From Russia with glove to take a U.S. swing
The coach of an amateur Philadelphia baseball all-star team rushed anxiously to the dugout of the Russian National Team, which had just defeated his squad 6-0, with an urgent question.

The coach of an amateur Philadelphia baseball all-star team rushed anxiously to the dugout of the Russian National Team, which had just defeated his squad 6-0, with an urgent question.
"How do you say 'suicide squeeze' in Russian?" asked Brett Mandel of Center City yesterday.
One of the Team Russia players translated the question for his teammates. The group responded with shrugs and quizzical expressions.
There are a lot of American baseball terms that the Russian language cannot yet accommodate. Russian baseball is only 20 years old - just younger than most of Team Russia's players.
Yesterday, the Greater Philadelphia Men's Adult Baseball League all-star team hosted the Russian team at La Salle University as part of the latter's tour to warm up for the European Championships in Barcelona, Spain, next month. A handful of spectators attended the event.
"This is a great opportunity for us," said second baseman Matt Gionta of Roxborough.
Mandel added: "They executed a suicide squeeze, which was impressive. They showed strategy.
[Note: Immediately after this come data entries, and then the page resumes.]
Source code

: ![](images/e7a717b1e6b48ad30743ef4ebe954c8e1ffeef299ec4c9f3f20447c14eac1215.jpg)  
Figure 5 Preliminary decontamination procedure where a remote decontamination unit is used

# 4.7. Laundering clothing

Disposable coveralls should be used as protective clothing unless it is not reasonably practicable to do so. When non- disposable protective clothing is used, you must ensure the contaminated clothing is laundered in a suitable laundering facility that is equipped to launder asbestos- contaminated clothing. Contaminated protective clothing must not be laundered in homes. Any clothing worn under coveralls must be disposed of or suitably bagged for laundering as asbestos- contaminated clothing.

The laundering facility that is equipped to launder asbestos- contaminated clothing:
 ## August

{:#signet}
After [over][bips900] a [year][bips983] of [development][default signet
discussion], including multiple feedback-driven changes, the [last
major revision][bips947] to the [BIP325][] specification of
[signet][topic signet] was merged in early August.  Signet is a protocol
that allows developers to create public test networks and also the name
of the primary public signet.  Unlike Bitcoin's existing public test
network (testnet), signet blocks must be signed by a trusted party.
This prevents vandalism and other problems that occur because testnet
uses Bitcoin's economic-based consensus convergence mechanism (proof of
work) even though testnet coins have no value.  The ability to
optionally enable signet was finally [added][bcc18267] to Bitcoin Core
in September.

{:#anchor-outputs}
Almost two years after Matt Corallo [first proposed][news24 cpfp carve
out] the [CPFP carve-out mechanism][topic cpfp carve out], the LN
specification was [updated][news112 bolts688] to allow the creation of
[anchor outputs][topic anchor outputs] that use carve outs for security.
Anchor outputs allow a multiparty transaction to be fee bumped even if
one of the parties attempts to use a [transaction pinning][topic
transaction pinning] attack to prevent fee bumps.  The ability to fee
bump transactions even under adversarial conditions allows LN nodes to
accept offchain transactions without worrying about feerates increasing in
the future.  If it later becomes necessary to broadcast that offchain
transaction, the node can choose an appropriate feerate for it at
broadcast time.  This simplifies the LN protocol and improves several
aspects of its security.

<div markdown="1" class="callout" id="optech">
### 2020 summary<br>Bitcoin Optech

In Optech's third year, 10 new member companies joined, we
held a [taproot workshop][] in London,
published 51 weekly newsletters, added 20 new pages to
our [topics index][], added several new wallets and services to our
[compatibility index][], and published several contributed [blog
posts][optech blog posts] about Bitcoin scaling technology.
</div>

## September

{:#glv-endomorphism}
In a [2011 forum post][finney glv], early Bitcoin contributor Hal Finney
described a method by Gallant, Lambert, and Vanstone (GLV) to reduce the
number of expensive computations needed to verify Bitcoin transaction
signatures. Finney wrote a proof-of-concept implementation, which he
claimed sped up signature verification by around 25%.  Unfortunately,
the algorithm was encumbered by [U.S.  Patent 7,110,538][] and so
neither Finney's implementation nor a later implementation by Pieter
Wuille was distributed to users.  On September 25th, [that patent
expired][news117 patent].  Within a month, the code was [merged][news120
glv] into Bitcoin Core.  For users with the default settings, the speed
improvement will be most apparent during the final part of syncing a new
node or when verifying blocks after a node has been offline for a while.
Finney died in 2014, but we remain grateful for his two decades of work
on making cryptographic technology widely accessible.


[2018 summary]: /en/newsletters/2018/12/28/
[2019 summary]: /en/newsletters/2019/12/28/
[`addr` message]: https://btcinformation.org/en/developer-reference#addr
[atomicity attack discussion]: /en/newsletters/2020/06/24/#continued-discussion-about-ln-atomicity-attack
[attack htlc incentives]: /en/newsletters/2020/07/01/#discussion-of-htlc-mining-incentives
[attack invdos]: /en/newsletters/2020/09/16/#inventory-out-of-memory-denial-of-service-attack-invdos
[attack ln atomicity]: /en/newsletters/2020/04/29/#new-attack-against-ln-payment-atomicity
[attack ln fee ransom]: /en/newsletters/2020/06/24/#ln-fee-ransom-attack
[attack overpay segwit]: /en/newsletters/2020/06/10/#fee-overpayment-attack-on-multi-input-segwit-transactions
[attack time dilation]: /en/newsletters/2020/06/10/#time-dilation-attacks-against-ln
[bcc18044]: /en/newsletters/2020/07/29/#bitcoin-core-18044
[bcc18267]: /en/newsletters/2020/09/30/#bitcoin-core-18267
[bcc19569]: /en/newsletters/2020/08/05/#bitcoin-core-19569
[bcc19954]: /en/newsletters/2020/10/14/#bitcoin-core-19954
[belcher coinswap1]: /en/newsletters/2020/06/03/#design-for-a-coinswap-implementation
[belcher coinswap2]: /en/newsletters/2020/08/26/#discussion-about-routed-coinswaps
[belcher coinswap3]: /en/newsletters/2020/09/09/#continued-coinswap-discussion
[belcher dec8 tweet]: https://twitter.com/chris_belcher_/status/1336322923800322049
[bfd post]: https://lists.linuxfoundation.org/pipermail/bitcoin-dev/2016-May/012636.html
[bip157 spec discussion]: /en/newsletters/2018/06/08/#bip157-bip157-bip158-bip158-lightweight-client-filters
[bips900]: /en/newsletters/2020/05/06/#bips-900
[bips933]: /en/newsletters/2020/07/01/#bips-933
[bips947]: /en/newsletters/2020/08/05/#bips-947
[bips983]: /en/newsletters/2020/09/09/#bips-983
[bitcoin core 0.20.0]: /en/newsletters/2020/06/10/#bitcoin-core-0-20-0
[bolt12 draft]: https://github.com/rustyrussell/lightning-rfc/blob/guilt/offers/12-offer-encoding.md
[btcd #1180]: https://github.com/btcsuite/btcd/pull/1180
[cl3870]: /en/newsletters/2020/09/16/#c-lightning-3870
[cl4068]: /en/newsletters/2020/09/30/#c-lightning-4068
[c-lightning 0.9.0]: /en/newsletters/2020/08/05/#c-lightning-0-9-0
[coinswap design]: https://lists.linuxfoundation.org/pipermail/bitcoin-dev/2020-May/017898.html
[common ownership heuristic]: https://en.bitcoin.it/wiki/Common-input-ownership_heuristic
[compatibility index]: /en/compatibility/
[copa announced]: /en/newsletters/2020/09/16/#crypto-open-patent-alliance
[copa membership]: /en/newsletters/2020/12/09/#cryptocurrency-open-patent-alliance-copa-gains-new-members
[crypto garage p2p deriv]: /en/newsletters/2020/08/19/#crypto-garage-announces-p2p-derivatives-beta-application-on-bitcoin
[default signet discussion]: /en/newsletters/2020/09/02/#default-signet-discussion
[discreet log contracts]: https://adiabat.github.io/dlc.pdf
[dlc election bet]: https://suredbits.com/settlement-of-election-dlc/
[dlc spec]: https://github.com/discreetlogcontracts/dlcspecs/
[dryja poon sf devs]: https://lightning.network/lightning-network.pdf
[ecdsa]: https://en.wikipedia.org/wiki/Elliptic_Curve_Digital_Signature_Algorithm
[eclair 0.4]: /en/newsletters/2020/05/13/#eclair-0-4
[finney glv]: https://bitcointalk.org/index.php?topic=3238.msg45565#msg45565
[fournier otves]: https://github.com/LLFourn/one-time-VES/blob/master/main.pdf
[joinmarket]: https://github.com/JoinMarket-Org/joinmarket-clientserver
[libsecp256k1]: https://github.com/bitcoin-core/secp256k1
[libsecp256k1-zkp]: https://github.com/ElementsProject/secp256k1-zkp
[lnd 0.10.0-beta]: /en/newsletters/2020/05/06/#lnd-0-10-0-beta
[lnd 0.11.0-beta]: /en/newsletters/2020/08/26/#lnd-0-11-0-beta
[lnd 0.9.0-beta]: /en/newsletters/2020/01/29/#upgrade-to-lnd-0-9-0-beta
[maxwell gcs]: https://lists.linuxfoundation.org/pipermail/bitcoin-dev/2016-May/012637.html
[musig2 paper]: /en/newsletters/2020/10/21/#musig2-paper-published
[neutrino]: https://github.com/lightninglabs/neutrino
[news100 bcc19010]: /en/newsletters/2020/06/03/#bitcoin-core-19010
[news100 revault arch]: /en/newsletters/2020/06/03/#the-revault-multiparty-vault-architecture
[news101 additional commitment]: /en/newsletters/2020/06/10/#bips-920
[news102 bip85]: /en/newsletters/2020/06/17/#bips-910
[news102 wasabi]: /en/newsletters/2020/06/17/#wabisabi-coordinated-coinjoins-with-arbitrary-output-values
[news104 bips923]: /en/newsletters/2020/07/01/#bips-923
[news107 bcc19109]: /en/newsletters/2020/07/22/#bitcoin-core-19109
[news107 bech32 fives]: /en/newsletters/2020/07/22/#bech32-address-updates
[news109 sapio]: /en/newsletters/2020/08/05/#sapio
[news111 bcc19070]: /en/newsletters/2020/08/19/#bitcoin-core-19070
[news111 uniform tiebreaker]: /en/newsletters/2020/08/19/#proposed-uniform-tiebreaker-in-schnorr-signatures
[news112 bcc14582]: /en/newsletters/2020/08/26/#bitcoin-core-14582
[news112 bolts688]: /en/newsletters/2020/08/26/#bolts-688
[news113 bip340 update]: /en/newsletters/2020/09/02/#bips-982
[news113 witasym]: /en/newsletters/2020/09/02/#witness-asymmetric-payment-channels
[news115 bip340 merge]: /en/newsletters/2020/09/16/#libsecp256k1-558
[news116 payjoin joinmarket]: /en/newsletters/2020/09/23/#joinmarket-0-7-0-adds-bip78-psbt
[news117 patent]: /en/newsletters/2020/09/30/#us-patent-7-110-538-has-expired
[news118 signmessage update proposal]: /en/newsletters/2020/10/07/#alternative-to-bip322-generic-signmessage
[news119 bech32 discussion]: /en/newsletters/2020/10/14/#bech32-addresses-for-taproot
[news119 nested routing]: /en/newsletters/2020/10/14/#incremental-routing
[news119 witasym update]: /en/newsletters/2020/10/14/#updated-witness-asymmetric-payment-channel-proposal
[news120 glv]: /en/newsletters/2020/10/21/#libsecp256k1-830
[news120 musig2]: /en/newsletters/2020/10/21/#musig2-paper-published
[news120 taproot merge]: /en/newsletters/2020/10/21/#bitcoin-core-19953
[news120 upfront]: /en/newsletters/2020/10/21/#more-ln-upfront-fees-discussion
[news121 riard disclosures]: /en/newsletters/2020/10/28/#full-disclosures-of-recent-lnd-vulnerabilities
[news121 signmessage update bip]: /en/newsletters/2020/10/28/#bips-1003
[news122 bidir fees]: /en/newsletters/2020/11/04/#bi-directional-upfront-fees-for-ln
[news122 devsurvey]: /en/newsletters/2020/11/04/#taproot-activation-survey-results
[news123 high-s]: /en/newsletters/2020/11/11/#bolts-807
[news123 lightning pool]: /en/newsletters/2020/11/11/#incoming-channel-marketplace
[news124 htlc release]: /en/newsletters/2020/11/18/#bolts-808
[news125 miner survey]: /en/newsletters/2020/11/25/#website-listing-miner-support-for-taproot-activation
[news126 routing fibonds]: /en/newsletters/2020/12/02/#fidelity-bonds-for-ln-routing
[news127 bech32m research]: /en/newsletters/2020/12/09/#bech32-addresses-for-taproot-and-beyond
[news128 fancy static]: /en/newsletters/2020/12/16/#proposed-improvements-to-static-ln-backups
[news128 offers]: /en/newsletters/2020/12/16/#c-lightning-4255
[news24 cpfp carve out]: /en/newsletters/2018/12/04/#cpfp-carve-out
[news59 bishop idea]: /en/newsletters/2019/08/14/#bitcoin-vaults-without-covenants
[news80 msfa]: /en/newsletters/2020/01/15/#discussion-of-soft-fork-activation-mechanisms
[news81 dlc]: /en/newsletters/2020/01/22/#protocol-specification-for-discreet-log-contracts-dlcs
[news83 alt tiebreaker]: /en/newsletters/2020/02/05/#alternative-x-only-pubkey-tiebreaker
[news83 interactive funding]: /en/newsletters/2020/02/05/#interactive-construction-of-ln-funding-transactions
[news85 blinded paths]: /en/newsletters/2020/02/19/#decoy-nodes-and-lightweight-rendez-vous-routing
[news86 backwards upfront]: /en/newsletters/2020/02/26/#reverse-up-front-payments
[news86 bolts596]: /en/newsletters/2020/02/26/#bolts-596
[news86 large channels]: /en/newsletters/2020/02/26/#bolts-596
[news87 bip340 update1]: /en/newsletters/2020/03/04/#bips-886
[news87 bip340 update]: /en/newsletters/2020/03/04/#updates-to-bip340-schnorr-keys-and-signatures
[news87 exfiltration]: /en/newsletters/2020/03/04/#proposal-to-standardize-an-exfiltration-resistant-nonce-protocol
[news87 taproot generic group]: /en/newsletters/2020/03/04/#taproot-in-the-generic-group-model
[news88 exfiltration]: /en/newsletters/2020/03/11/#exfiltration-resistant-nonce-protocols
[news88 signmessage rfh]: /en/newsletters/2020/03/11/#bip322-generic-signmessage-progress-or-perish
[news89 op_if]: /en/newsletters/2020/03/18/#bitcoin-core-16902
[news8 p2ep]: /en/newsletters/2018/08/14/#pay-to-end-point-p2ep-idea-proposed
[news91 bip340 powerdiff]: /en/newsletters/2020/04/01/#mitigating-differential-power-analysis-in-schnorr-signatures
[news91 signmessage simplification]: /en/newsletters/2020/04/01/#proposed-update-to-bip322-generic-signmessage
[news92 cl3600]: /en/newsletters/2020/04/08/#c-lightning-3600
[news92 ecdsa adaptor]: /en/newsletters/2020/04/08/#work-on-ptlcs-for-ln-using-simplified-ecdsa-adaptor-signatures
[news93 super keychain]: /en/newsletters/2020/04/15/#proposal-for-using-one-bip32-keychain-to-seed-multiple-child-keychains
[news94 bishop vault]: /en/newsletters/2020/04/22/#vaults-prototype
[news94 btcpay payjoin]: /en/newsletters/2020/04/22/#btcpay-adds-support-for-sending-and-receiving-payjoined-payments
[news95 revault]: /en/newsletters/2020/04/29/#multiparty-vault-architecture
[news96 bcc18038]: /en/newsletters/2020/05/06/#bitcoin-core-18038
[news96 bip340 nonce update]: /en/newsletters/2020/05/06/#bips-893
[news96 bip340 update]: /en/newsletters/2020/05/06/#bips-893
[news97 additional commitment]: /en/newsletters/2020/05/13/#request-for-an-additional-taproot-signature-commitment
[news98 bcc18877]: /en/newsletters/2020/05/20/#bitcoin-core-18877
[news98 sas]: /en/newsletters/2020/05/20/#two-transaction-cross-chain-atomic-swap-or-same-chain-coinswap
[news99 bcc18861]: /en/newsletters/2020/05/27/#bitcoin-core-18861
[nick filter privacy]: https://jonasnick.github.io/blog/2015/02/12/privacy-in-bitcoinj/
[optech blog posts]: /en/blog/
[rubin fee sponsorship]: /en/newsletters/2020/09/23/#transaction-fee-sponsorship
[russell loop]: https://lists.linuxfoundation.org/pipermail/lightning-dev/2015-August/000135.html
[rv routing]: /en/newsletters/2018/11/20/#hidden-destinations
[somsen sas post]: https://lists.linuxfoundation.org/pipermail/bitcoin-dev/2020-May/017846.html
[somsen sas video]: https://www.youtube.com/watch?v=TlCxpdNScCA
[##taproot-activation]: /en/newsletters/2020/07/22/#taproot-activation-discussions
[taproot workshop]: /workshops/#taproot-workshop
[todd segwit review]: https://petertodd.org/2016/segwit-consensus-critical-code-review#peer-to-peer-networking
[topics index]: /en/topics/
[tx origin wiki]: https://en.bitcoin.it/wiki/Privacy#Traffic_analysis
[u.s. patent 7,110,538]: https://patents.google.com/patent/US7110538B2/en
I mostly expected them to just hit the ball and run."
Philadelphia was the 17th stop on a nearly month-long barnstorming tour of the United States that began in mid-July in New York.
Said Team Russia pitcher Dmitri Seredenko: "We're only going to improve by playing stronger competition, and that's what America has to offer."
One of the highlights of the trip was a face-off with Team USA in Cary, N.C., on July 30. The Americans - who captured the gold medal in the 2000 Olympics - shut out the Russians by 6-0. That week, the Russians also had a run at the 2008 Olympic hosts, Team China, and lost, 6-1. The Russians also attended several major-league baseball games as spectators, including the Phillies-Marlins game Wednesday.
Team Russia head coach Dmitry Shlyapnikov, a lieutenant colonel in the Russian air force, said he has enjoyed the tour. "This is a nice country with many beautiful women. But there is just one problem. It is too hot," he said, tugging at his jersey.
Team Russia wore the throwback gray-and-red flannel jerseys the national team wore on its first tour here in 1987. Many players complained that although they looked sharp, the jerseys were itchy and hot.
Russia has traditionally focused on winter sports like ice hockey for international competition. It wasn't until 1987 that the U.S.S.R. Olympic Committee formed a national baseball team, with the stated purpose of Soviet glory through Olympic gold medals. Yet, in a country with more than 100 official-size ice hockey rinks and only one, 5,000-seat minor league baseball stadium, it is not surprising that an Olympic baseball bid still eludes the Russians. (And perhaps it always will; the International Olympic Committee has dropped baseball as an Olympic sport after 2008.)
Andrew Bolotin, Team Russia third baseman, said, "Baseball is a lost sport in our country. The conditions are not very good. We only get four baseballs for each game and only have four teams in our whole country."
Growing interest in the sport has revived national hope for a 2008 Olympic berth in Beijing, however. In 1992, the Russian Premier League formed and in 2003, Russian television broadcast the World Series for the first time.
Since 1992, 11 players from the former Soviet Union have signed minor league contracts in the United States. On July 24, Team Russia second baseman Alexander Nizov, a former player in the Los Angeles Angels system, donated his No. 12 Team Russia jersey to the National Baseball Hall of Fame and Museum in Cooperstown, N.Y.
"I am very proud of my jersey," said Nizov yesterday, adding that he is the first Russian player to be so honored.
In a show of good will, the Golden Gates Restaurant in Northeast Philadelphia - a section of the city that has more than 100,000 Russian-speaking residents - hosted a celebratory dinner for both teams.
"It was a blast. When you're playing for your country, it's a really special thing," said Mandel.